8. In Andhra Pradesh und Assam im Tal des Bramaputra, der hier aus Tibet herunter fließt, finden sich riesengroße Pappmaschee-maskenfiguren im Kuchipudi theater mit der Figur des Dämons Narasimha, von Helden und phantasievoll gestalteten riesigen Tieren. Einige der dortigen Maskenfiguren aus der Narasimha-Mythe (Dämon) gingen mit den ziehenden Theatergruppen auch nach Orisha und Tamil Nadu (Bhagavat Mela Natakam)
9. Im Terai , im tiefliegenden Grenzgebiet zu Nepal, nördlich von New Delhi werden bunt bemalte formreduzierte Holzmasken von Tier-, Geistwesen und Göttern hergestellt.
10. Das Berggebiet Nepals hat unbemalte dunkle sehr primitiv wirkende schamanistische Masken verschiedener Geistwesen bei den Stämmen, der Sherdukpen, Mompa usw.
11. In Kashmir finden jährlich Aufführungen mit dem dionysisch anmutenden Helden und Hirten Sikargah und seinen 3 Hirschen ,die er vor dem Tiger bewahren muss, statt. Die Tiermasken haben ein Klappkiefer, das an die Form der europäischen „Habergeiss“ erinnert.
12. Rajasthan hat ausser den dort sehr geläufigen Schutzmasken des Dämons Narasimha mit heraushängender Zunge, der als Plakat oder Tonmaske die Wände ziert, keine Masken. Das Ramayana wird mit Marionetten und Stabpuppen gespielt.

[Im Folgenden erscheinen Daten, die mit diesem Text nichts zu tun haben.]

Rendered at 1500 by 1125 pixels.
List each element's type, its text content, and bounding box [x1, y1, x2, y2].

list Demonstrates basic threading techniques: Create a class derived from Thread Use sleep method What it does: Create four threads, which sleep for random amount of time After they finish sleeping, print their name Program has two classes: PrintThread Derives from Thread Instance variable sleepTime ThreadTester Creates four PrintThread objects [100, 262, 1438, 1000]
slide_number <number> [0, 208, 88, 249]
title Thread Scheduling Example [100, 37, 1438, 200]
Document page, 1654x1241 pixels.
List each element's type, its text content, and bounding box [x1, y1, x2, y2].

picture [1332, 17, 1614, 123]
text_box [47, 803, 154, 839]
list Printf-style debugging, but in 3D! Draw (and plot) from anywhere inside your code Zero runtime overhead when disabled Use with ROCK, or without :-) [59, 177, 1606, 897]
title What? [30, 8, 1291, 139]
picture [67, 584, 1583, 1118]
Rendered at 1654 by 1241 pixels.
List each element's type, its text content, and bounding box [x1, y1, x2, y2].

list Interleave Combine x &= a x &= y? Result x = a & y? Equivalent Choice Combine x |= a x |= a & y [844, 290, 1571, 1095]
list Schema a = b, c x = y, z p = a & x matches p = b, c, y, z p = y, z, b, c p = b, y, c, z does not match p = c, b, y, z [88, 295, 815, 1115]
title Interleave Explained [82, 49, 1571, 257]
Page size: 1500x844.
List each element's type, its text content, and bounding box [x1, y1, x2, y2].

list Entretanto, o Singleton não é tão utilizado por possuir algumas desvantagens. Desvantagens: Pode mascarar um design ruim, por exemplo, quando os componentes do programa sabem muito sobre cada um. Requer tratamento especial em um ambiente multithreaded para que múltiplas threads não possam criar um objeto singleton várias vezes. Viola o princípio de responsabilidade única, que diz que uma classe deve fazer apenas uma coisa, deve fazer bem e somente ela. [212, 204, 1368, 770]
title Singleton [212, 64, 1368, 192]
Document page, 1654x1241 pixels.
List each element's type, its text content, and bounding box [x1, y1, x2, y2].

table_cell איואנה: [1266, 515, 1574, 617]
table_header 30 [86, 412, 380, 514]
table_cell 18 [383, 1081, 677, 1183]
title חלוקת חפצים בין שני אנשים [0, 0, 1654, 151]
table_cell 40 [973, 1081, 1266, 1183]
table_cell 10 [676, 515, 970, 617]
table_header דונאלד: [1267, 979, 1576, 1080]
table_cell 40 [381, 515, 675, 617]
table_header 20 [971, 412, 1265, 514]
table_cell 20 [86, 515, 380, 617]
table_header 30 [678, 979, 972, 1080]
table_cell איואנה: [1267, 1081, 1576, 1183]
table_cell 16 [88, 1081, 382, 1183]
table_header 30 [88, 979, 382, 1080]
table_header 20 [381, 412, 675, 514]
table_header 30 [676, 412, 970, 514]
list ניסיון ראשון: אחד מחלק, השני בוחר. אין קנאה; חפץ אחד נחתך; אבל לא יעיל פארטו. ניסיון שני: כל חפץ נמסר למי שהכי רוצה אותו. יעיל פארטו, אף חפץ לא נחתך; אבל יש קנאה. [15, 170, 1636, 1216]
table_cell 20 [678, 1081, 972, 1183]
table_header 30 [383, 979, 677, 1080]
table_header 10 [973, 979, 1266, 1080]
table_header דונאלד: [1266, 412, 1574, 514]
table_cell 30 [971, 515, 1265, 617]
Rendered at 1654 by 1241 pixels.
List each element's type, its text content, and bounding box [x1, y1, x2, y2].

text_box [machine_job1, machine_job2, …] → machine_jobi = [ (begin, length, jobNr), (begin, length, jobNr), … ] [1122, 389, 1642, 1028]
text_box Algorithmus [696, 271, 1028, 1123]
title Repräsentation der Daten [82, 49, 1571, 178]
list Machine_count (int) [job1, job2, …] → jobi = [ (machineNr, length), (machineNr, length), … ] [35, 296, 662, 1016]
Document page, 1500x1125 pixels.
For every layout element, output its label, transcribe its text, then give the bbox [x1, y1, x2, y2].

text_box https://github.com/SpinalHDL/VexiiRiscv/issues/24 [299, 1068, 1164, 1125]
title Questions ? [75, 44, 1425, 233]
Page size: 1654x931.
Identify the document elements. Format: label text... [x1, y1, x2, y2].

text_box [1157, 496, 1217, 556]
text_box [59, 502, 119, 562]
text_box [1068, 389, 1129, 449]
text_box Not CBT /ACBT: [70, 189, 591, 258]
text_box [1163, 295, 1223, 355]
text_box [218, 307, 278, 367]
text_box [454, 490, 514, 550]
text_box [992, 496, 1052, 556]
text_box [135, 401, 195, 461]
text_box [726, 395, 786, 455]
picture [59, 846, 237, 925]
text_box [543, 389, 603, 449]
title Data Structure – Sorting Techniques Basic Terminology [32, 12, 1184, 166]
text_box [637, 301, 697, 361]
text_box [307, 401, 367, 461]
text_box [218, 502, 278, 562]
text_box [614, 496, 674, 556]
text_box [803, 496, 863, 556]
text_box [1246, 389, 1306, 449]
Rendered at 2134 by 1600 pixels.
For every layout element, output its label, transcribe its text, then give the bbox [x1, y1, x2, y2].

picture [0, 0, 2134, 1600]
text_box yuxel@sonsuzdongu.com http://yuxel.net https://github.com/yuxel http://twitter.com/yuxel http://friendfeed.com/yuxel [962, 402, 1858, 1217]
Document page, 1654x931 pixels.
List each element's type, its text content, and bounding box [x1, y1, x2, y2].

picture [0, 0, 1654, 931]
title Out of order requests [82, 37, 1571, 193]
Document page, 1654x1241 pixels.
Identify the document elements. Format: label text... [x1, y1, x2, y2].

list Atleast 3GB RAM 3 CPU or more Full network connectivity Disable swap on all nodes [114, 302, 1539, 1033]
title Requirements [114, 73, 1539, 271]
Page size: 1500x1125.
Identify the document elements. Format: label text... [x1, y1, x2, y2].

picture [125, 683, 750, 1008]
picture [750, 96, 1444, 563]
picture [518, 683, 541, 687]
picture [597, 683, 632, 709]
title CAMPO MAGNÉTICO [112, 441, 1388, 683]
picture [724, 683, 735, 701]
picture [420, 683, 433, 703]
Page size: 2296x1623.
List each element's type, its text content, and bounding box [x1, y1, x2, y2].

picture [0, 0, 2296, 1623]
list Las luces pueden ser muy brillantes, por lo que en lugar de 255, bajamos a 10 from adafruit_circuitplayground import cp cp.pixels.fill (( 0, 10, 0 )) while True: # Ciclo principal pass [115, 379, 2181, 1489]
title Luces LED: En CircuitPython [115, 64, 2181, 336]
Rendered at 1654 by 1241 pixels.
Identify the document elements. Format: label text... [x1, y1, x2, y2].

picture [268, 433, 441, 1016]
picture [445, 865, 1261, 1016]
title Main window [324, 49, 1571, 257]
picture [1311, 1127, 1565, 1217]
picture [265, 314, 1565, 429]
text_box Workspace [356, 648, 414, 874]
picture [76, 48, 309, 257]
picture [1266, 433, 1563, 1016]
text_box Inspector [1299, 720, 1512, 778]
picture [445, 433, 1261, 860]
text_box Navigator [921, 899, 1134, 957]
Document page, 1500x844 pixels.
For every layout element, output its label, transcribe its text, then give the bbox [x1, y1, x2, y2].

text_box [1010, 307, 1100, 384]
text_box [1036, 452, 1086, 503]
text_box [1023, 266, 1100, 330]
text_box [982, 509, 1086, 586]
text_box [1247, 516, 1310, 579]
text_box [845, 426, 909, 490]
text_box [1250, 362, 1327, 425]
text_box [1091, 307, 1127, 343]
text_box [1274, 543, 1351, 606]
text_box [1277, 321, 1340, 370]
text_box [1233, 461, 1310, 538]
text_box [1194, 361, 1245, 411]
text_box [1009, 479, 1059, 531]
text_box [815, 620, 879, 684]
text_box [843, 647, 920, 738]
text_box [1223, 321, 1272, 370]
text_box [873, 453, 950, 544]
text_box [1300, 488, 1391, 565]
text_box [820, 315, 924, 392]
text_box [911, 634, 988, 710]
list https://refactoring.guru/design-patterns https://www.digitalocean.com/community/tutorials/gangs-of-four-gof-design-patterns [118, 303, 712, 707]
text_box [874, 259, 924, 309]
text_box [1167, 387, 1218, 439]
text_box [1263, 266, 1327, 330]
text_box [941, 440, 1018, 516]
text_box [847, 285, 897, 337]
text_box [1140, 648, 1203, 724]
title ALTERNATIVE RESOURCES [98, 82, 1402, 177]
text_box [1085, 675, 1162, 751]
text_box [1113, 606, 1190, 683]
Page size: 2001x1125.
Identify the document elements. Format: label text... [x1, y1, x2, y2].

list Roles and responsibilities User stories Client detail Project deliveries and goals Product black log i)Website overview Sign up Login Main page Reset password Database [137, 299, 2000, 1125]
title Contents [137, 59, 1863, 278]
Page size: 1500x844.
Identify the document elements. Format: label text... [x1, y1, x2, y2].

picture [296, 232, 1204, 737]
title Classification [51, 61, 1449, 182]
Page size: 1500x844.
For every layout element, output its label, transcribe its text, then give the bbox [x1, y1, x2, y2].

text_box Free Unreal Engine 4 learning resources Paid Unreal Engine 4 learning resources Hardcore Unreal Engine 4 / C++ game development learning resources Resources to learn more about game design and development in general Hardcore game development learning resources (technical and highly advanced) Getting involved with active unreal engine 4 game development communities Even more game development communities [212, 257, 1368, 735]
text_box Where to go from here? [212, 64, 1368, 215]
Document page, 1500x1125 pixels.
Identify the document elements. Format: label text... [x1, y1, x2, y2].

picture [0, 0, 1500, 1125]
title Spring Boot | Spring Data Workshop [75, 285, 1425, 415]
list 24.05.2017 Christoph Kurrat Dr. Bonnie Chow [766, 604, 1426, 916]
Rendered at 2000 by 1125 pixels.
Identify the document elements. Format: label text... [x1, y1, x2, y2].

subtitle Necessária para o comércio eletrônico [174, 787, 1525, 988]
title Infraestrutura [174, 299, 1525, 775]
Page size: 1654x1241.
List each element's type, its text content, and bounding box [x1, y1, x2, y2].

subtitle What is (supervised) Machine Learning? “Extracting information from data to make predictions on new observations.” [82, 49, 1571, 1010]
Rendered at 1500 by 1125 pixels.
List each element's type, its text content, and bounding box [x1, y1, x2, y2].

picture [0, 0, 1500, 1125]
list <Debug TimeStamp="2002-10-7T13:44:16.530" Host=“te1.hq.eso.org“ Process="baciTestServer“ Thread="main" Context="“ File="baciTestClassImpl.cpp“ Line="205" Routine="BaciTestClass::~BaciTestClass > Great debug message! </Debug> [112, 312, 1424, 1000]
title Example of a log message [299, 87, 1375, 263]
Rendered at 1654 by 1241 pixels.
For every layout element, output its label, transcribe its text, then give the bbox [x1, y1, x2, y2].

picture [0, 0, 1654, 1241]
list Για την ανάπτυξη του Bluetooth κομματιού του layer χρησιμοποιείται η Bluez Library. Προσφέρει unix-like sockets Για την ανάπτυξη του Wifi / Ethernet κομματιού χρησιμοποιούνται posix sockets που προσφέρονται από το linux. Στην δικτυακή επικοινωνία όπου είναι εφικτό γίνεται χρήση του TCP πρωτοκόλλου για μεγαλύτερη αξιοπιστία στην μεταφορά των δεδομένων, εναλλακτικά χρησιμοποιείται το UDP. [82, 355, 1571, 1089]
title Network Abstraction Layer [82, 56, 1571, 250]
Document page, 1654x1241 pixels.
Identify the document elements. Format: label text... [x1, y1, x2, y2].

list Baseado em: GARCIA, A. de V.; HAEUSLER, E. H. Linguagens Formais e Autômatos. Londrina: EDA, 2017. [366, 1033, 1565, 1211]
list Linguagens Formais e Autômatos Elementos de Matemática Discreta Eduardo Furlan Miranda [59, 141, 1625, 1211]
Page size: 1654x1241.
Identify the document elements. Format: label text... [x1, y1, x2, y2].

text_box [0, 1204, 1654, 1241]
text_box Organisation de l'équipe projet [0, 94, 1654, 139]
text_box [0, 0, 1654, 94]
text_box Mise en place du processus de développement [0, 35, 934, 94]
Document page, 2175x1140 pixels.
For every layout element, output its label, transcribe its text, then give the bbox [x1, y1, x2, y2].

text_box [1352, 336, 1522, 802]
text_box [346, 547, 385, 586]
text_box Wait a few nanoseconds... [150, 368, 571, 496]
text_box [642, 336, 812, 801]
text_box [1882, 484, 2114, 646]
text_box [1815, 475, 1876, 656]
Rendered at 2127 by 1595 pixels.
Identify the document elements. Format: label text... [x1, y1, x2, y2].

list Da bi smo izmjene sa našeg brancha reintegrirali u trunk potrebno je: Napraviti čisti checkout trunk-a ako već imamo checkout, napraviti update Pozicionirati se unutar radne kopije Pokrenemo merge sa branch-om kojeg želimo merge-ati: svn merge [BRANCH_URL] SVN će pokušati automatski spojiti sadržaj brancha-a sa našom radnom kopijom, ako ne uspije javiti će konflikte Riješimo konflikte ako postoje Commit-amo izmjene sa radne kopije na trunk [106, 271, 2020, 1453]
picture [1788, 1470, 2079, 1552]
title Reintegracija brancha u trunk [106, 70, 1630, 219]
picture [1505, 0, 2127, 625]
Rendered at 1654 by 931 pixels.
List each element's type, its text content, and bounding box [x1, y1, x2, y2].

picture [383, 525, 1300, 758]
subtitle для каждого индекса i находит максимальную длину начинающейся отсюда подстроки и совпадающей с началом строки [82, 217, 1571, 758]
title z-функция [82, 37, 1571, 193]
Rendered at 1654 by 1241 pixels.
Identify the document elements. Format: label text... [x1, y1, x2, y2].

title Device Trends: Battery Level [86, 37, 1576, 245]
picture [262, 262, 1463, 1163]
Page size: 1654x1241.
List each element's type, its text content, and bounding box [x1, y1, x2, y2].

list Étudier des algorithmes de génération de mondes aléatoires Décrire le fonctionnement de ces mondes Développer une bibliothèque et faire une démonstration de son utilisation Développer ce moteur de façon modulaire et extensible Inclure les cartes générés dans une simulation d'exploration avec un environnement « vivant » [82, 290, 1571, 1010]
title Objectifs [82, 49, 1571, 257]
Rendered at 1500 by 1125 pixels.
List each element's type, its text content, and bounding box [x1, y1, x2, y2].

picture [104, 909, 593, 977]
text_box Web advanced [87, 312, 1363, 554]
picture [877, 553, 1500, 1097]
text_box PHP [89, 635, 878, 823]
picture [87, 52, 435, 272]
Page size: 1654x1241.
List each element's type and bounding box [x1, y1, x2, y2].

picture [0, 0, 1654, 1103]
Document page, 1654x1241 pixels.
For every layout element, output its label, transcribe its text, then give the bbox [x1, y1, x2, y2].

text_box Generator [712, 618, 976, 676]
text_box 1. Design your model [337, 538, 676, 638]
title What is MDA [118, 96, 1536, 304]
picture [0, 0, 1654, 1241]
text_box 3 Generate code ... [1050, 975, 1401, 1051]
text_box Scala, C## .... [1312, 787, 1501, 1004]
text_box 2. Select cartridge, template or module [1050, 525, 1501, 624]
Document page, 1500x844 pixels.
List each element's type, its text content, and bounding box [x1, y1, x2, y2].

In Gujarat, im Lande Sint und der Wüste Thar tragen die Frauen der Banjara (die noch dort lebenden Verwandten der Sinti) Kleidung und verschleiernde Gesichtsmasken mit Spiegelscherben und vielfältigen stickereien.
13. Bhutan, Sikkim, Tibet und die Mongolei haben Tiermasken aus alten schamanistischen und totemistischen ritualen der Bön-religion übernommen und lassen sie als Beschützermasken und unterjochte Dämonen in den lamaistischen Tscham-tänzen auftreten. Bei einem mehrtägigen Fest treten diese Tiermasken zusammen mit dem Herrn des Leichenackers und Mönchsmasken auf. In Bhutan sind diese Masken ganz aus dünnem Holz geschnitzt . In Tibet und der Mongolei findet man dafür Yakleder und verleimtes Tuch bzw, Papiermaschee. Auch in Nepal werden zu Hauf Masken aus dem lamaistischen Maskenspiel derb für den Tourismus nach geschnitzt. Diese erkennt man bestens an einem etwa 1-Zentimeter großen runden roten Wachssiegel, welches zur Erlaubnis der Ausfuhr von der Antiquitätenbehörde eingestempelt wird, um den billigen Ramsch trotz Ausfuhrverbot für echte religiöse Kunst auf den ausländischen Markt durch zu lassen.